Third, how the heck am I to deal with the symptoms? After four and half years, and having a great last year, how? How do I accept the ‘having to deal again’? I question my fortitude to stay positive. I question my ability to play nice when things are expected of me and I don’t have the strength to even attempt. And I am already losing my freedom. [When I said “great last year” that is not meaning anything other than “considering having pain at some level every minute of the day”.]
We have been in our own home now for a few hours. Yay! Can I say I hurt? Every nerve from my hips down are humming. My shoulders are so tense, and my neck feels like rubber. At least my brain does not feel like it is exploding. I finally gave in and took meds to get me here. Yep, I took something each time I got in the car to go the next leg. Since pain meds are hard to come by I horde those little buggers. But not the three days coming home, I had already cut each in half before we even left home. Sometimes I am smart enough to be prepared. So, a half of a pill for pain and my crackers to keep me from puking because of the med. Since I have half dozed each day for five to six hours and then slept [rrriiiight, right?] in hotel beds for the last six days, you watch, about every three hours I will have to get up during the night. If anyone is contemplating the car drive to see their doctor let me suggest taking an extra day to rest before you are crazy enough to hop back in the car to go home.

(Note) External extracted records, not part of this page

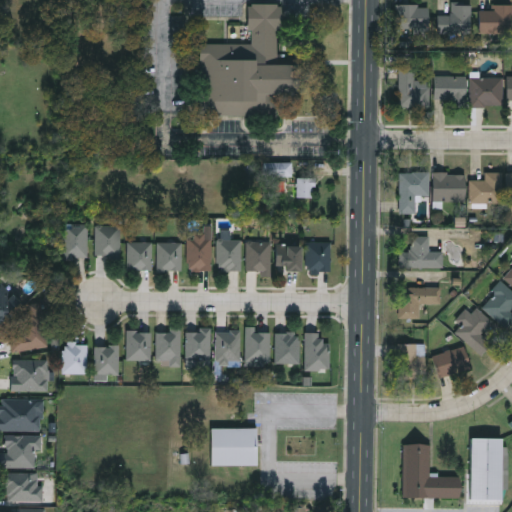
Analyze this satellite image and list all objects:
building: (411, 17)
building: (455, 18)
building: (495, 18)
building: (412, 19)
building: (496, 20)
building: (456, 21)
building: (248, 70)
building: (247, 73)
building: (508, 88)
building: (450, 89)
building: (411, 90)
building: (509, 90)
building: (451, 91)
building: (485, 91)
building: (412, 92)
building: (486, 93)
road: (198, 139)
road: (440, 140)
building: (448, 185)
building: (508, 186)
building: (411, 188)
building: (486, 188)
building: (449, 189)
building: (509, 189)
building: (412, 191)
building: (487, 191)
building: (75, 241)
building: (107, 241)
building: (75, 244)
building: (108, 244)
building: (199, 253)
building: (420, 253)
building: (229, 255)
building: (139, 256)
building: (169, 256)
building: (199, 256)
building: (318, 256)
road: (367, 256)
building: (258, 257)
building: (288, 257)
building: (421, 257)
building: (229, 258)
building: (139, 259)
building: (169, 259)
building: (318, 259)
building: (258, 260)
building: (288, 260)
building: (509, 274)
building: (509, 277)
building: (415, 297)
road: (229, 300)
building: (416, 302)
building: (7, 304)
building: (7, 307)
building: (473, 327)
building: (474, 330)
building: (27, 333)
building: (27, 336)
building: (257, 344)
building: (138, 345)
building: (168, 346)
building: (228, 346)
building: (286, 346)
building: (139, 347)
building: (257, 347)
building: (168, 349)
building: (228, 349)
building: (287, 349)
building: (316, 351)
building: (316, 354)
building: (75, 357)
building: (410, 357)
building: (450, 359)
building: (75, 360)
building: (106, 361)
building: (411, 361)
building: (451, 363)
building: (106, 364)
building: (30, 373)
building: (31, 377)
road: (447, 412)
building: (21, 413)
building: (21, 416)
building: (511, 422)
building: (511, 425)
building: (236, 445)
road: (270, 446)
building: (234, 448)
building: (21, 451)
building: (21, 453)
building: (486, 467)
building: (486, 471)
building: (425, 474)
building: (425, 478)
building: (21, 485)
building: (21, 489)
building: (31, 510)
building: (31, 510)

Let me tell you my funny during the doctor’s appointment. I had taken meds that morning. Well those meds will make me sleepy or just the opposite. I was so hyped up that the poor doctor could tell my brain was jumping way ahead of what he was saying. I heard everything he said, but I wasn’t giving him time to finish before I asked my next question. Poor guy having to deal with me.

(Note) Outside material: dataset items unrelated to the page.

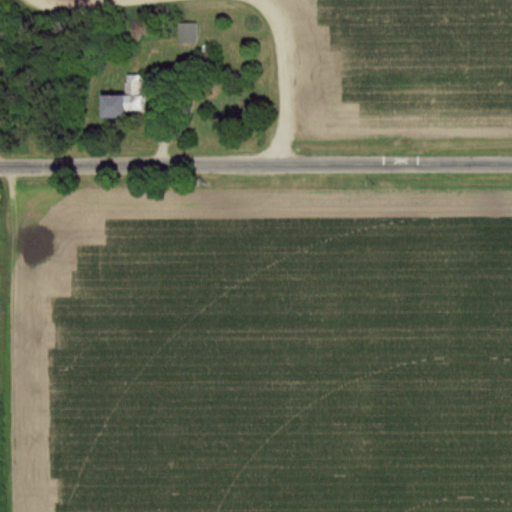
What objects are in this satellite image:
building: (184, 34)
crop: (403, 63)
building: (118, 102)
road: (256, 164)
crop: (278, 354)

This last week has been a time to recover from the trip, I didn’t want to spend time thinking about it or about my worries. I just flat out ignored it. The neighbor’s dog was relatively quiet except for the last two nights. The first night I stepped out to tell him to hush and find a spot to lie down, and guess what. The neighbor down the hill beat me to it. Then the owner came home at 2:30 and took the poor dog in with him. Then last night I decided to sit in the swing on the deck. The dog started whining because the owner went inside the house. I just sat there and talked to the dog. He listens until I get quiet. Well, I was telling the poor dog I was so sorry he had bad owners and did not know the young teen had come out. Egg on the face? Heck no, not for me. Some might wonder why we don’t call the police. They have already told us that is between neighbors, they won’t step in that arena.
When I finally went in to bed I was playing my app and listening to gospel. I could not rest, just doze. Then this morning I was out of the bed by 6 and on the deck again. I can’t take the discomfort that lying in a bed causes if I can’t doze thru it. The dog was out all night long and was still whining. So, I started talking to him and eating my breakfast. Those people did not come check on the dog until after 9. But before then, I started the app up to let him listen to Opera. That dog likes it, he stays quiet for the tenors.

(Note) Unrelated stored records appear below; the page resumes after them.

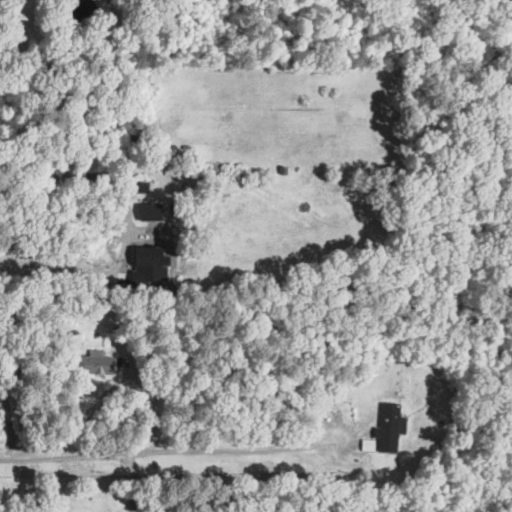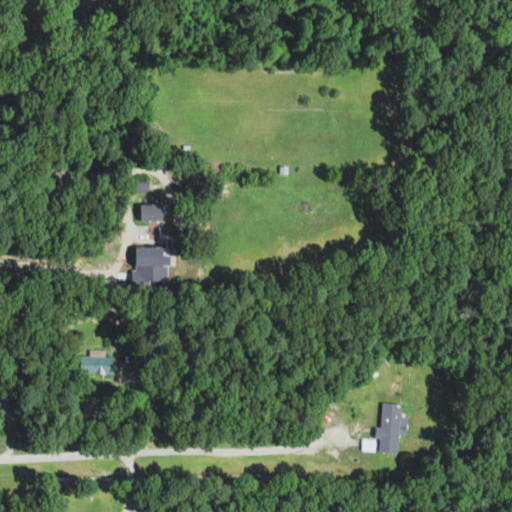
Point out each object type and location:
building: (151, 212)
building: (152, 212)
road: (181, 228)
building: (148, 255)
building: (150, 266)
building: (97, 363)
building: (97, 364)
building: (390, 428)
road: (178, 451)
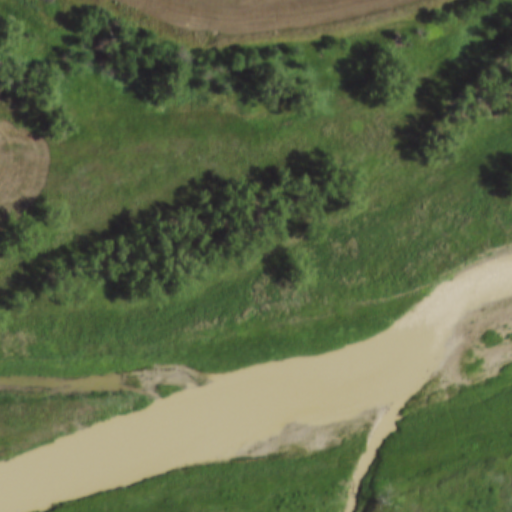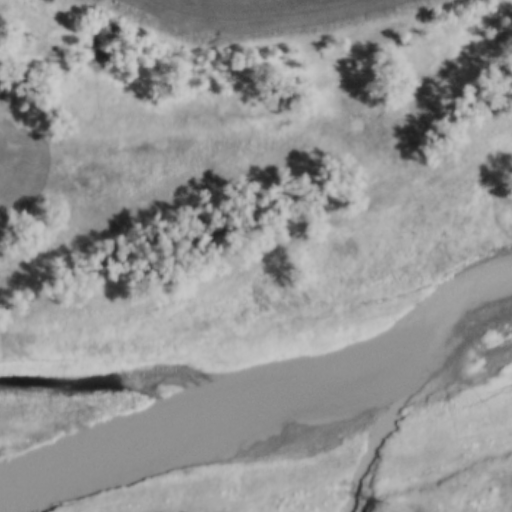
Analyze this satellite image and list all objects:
river: (265, 416)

For some reason my body decided it need more rest (sarcasm). I plopped myself right back in bed. I guess that was sometime around 10 and I just dozed on an off until 3. My body feels rested but my brain is in slow mode.
So now to face reality and find a neurologist that is local for the head issues. I am thinking I might have to find a functional medicine practitioner. They are the only doctors willing to give you blood work that delves deeper than what the insurance companies will pay for.